Having skipped the previous two instalments of Ubisoft’s spin-off series, I found myself thrown in at the deep end when booting Assassin’s Creed Chronicles: Russia, the final part in a trilogy of games developed by Portsmouth-based Climax Studios. Although largely unfamiliar, it didn’t take long to get to grips with Chronicles’ two-dimensional take on the Assassin’s Creed formula. Its developer has clearly made an attempt to siphon the core essence of the mainline franchise, albeit without the same approach to gameplay.
Needless to say, Chronicles eschews an open world structure and rhythmic combat for its own web of mechanics, but the foundations remain. You will still be alternating between exploration, stealth, and hand-to-hand fighting while making use of several gadgets available to Russia’s lead protagonist, Nikolai Orelov.
As the biggest fans of the franchise will know, Orelov featured in his own three-part comic series way back in 2010, known as Assassin’s Creed: The Fall. This was then followed up by The Chain which concluded the character’s story arc two years later. Despite already having a stake in this universe, in Chronicles he comes across as generically brutish, having been roped into one last assignment by the brotherhood of assassins before he can flee the motherland for good.

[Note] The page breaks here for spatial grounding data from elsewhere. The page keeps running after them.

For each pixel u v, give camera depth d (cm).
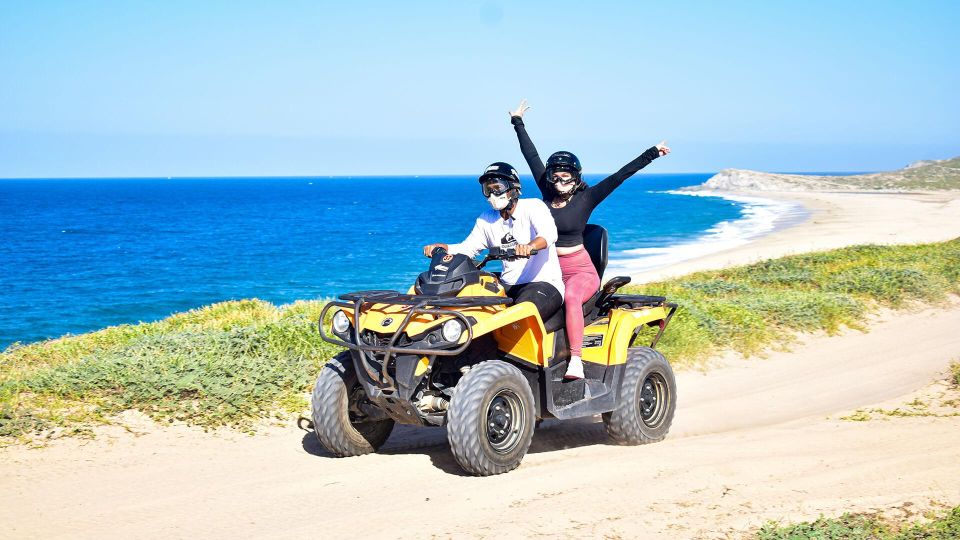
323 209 13025
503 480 562
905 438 678
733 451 643
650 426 693
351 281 3731
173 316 1352
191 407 731
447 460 620
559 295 632
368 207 13612
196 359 845
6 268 4581
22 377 821
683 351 1067
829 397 901
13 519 492
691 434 746
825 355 1130
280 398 785
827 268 1978
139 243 6400
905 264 1947
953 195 11738
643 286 1744
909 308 1488
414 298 565
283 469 601
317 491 549
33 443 636
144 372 787
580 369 637
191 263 4741
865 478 561
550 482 555
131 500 530
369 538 460
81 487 553
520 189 627
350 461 621
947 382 945
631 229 5966
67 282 3912
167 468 600
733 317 1239
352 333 585
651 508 500
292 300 3134
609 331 679
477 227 655
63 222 9744
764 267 2069
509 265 641
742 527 469
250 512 509
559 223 659
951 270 1845
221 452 643
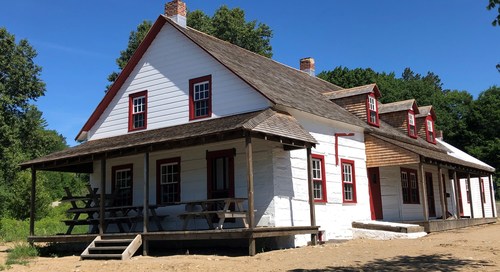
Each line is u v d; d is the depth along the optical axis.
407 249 13.77
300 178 17.42
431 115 31.05
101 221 17.02
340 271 10.45
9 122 42.25
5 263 14.58
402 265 10.93
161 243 18.36
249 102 17.38
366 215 21.00
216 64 18.50
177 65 19.72
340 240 17.53
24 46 44.00
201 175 18.00
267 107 16.83
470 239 16.16
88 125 22.02
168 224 18.56
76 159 18.06
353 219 20.08
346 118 20.81
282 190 16.52
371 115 23.53
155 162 19.48
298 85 22.75
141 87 20.73
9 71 42.69
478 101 61.59
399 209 23.67
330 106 21.66
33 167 19.44
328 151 19.31
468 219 25.34
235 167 17.16
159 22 20.19
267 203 16.23
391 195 23.23
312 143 16.31
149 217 17.48
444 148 31.86
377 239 18.05
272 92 17.45
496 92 65.25
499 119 58.44
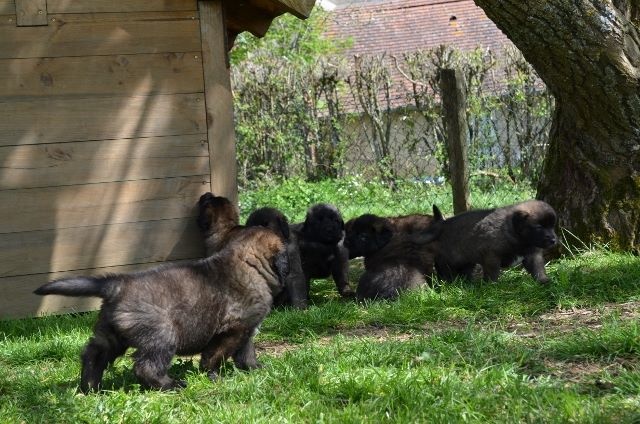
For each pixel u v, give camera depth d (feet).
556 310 14.57
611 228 16.78
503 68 31.01
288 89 30.48
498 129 28.35
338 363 12.70
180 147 16.25
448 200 25.16
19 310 15.90
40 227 15.92
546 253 17.16
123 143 16.10
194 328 12.49
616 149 16.67
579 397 11.45
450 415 11.33
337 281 17.16
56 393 12.28
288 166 30.55
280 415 11.59
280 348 14.12
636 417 11.04
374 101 29.76
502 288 15.44
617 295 14.69
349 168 30.22
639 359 12.41
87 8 15.94
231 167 16.44
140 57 16.10
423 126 29.19
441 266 16.60
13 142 15.83
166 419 11.64
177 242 16.28
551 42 16.15
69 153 15.97
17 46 15.79
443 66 28.35
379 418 11.41
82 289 12.14
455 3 49.55
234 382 12.39
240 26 17.42
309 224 16.92
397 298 15.70
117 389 12.48
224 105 16.38
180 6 16.20
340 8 54.54
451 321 14.55
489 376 11.98
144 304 12.25
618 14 16.15
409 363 12.53
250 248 12.80
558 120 17.37
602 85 16.25
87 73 15.97
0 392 12.71
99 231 16.07
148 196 16.19
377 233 16.65
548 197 17.38
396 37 47.80
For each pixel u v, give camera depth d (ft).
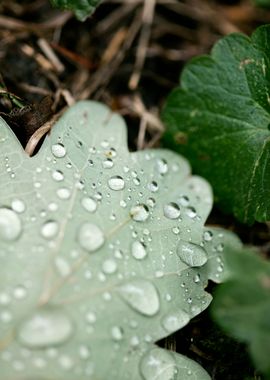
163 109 0.76
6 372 0.55
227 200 0.73
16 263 0.58
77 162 0.65
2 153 0.64
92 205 0.63
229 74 0.74
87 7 0.73
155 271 0.62
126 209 0.64
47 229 0.61
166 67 0.89
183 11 0.91
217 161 0.74
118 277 0.60
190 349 0.67
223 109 0.74
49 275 0.58
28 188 0.63
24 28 0.85
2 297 0.57
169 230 0.65
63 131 0.67
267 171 0.71
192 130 0.75
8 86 0.80
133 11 0.90
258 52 0.72
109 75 0.87
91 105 0.69
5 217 0.61
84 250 0.60
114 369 0.58
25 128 0.71
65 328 0.57
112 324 0.59
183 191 0.68
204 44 0.91
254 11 0.92
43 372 0.55
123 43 0.88
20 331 0.56
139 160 0.68
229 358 0.67
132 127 0.85
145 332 0.60
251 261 0.56
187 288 0.63
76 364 0.56
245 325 0.55
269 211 0.71
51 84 0.83
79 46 0.87
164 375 0.60
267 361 0.55
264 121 0.72
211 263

We dub Nikolai as the lead protagonist because, from time to time, players will take up the role of another assassin, Anatasia Nikolaevna. Without giving too much away, she’s a Russian noble who is suddenly imbued with the power of an ancient assassin upon coming into contact with a precursor artefact. Her presence is hardly enthralling yet the occasional switching between two playable characters adds a little something to the overall package.
This is tied up rather nicely with an aesthetic that echoes the visual style of Sin City, with its abundant shades of red, white, and black. Environments are given some added dynamism with certain 3D elements which kick in whenever moving between planes or turning the corner of a building. Accompanying the visuals is a serviceable soundtrack, yet the voice acting on show is of poor to average quality. Although keen to see how Nikolai would fare in his final quest, the flat delivery of the character’s lines did little to stoke the flames of this temporary desire.
What brings the entire experience tumbling down, however, is gameplay. Nikolai is only able to take one hit before dying, making Assassin’s Creed Chronicles: Russia by far the most punishing title in the series to date. This level of challenge is amplified by the strict patrol routines that enemy guards follow, briskly snapping back and forth along a two-dimensional plane. Step into their line sight for more than a second and you may as well manually revert to the previous checkpoint.
Therefore, instead of feeling like an action platformer with an occasional focus on stealth, Russia quickly becoming more of a puzzle game that isolates this element of stealth. Throughout each of its linear memory sequences there are objects that can be used and manipulated in order to sneak past enemies and advance to the next area.
However, the enemy AI is programmed to leave no more than a couple of seconds for players to pass by without triggering an alarm. Sadly, this completely eradicates your capacity to experiment with tools and mechanics in a way that feels organic or rewarding. Instead, items such as the smoke bomb and Nikolai’s rifle feel like get out of jail free cards for when a particular section is simply too hard to overcome through conventional means.
As touched on before, both playable characters are incredibly fragile when compared to other assassins. This means that scrappy close quarters fighting is completely off the table, especially if tackling more than one opponent. All it takes is a well-placed bullet or swing of a club, and both of these are dished out liberally whenever an alarm is triggered.
The only real way to increase your chances is by gaining enough points to unlock upgrades, such as improved gadgets and increased health. These aren’t easy to attain, however, demanding that players ace an entire level while mastering one of the three assassin playstyles.
When an Assassin’s Creed game has you swearing under your breath more than Super Meat Boy or Dark Souls, you know that something has gone terribly, terribly wrong. Where difficulty can be used to make a game more addictive or rewarding, here it manages to sap every ounce of fun out of the experience. Factor in the copious amount of idle waiting the stealth genre entails and what you have is a frustrating game that besmirches one of the industry’s biggest franchises.